La secta, de muy pocos miembros, no se diferenciaba en mucho de otras cortadas con la misma tijera: era conducida por un líder considerado espiritualmente superior, tenía una disciplina rígida e incuestionable, mezclaba la búsqueda de un supuesto ser interior con las enseñanzas del chamán yaqui Don Juan pregonadas por el mexicano Carlos Castaneda, sus integrantes utilizaban ayahuasca como alucinógeno para obtener revelaciones y, claro, meditaban para elevarse.
Daniel Cecchini
Los seguidores de la “Secta de Caliguay” – como se la conoció – también conocían la fecha precisa del fin del mundo, fijado para el 21 de diciembre de 2012, y su maestro, un hombre imponente que se hacía llamar “Antares de la Luz”, aseguraba que no era una más de las reencarnaciones de Cristo en la Tierra, sino que era Dios en persona que había bajado al mundo para librar la batalla final contra “el Oscuro”.

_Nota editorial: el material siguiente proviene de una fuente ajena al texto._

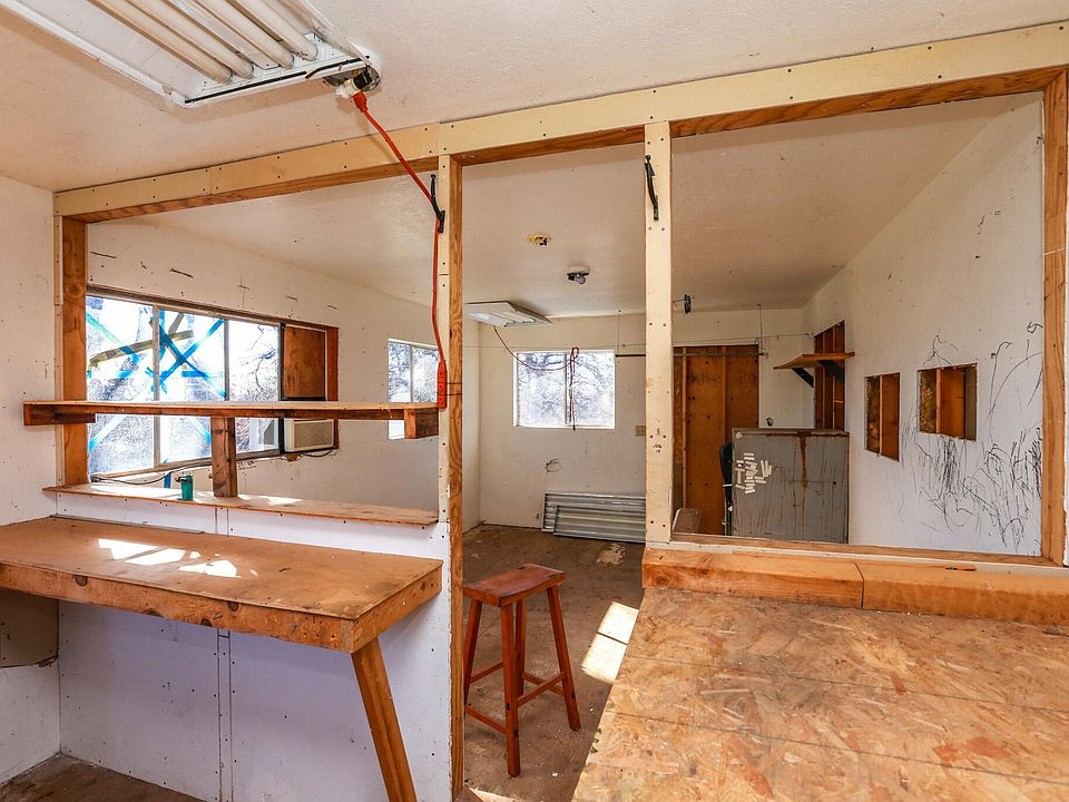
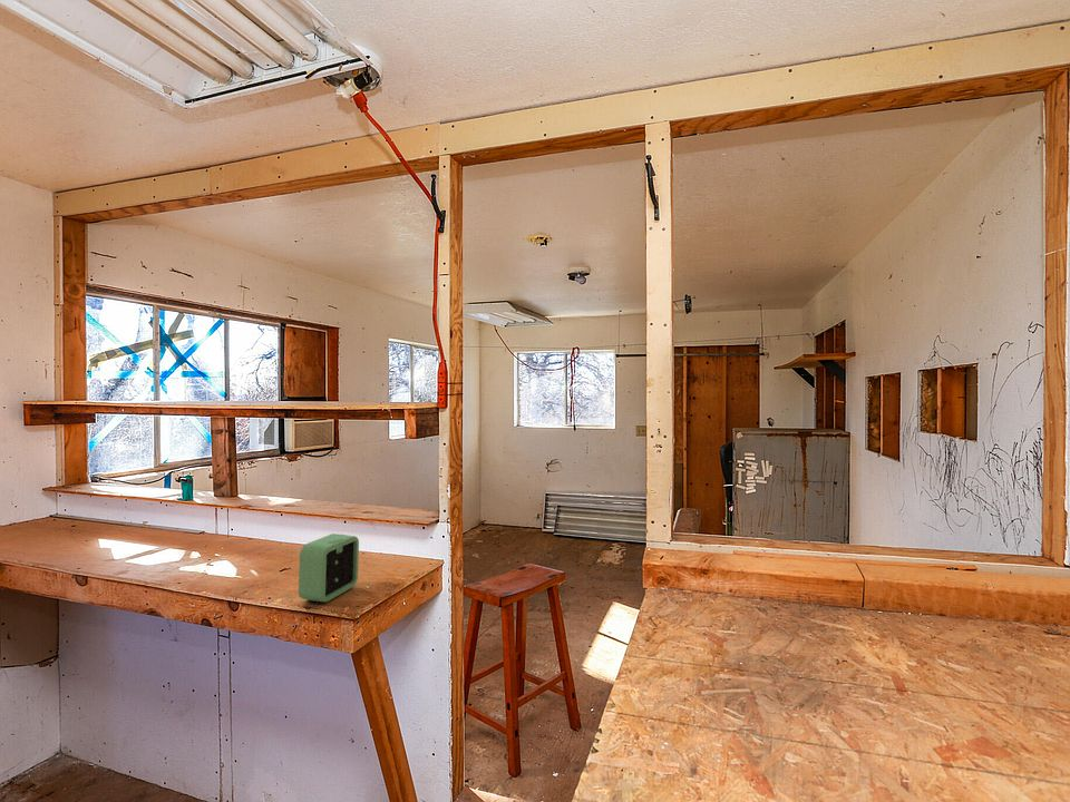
+ alarm clock [298,532,360,603]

Pese a que se conocía que usaban y abusaban de alucinógenos, las flexibles leyes chilenas sobre la libertad de cultos mantenían al maestro y sus devotos fuera de cualquier investigación judicial o policial hasta que alguien – un hombre – denunció mediante una llamada anónima a los Carabineros que habían asesinado ritualmente a un bebé recién nacido. Solo entonces las autoridades tomaron cartas en el asunto y pusieron al descubierto un submundo de horror, donde el control mental que Antares de la Luz ejercía sobre sus adeptos culminó con uno de los crímenes más aberrantes de la historia reciente de Chile.
Eso es lo que cuenta, con rigor investigativo y a través de reveladores testimonios de algunos de los miembros de la “Secta de Caliguay”, el documental “Antares de la Luz: la secta del fin del mundo”, estrenado hace pocos días en la plataforma Netflix.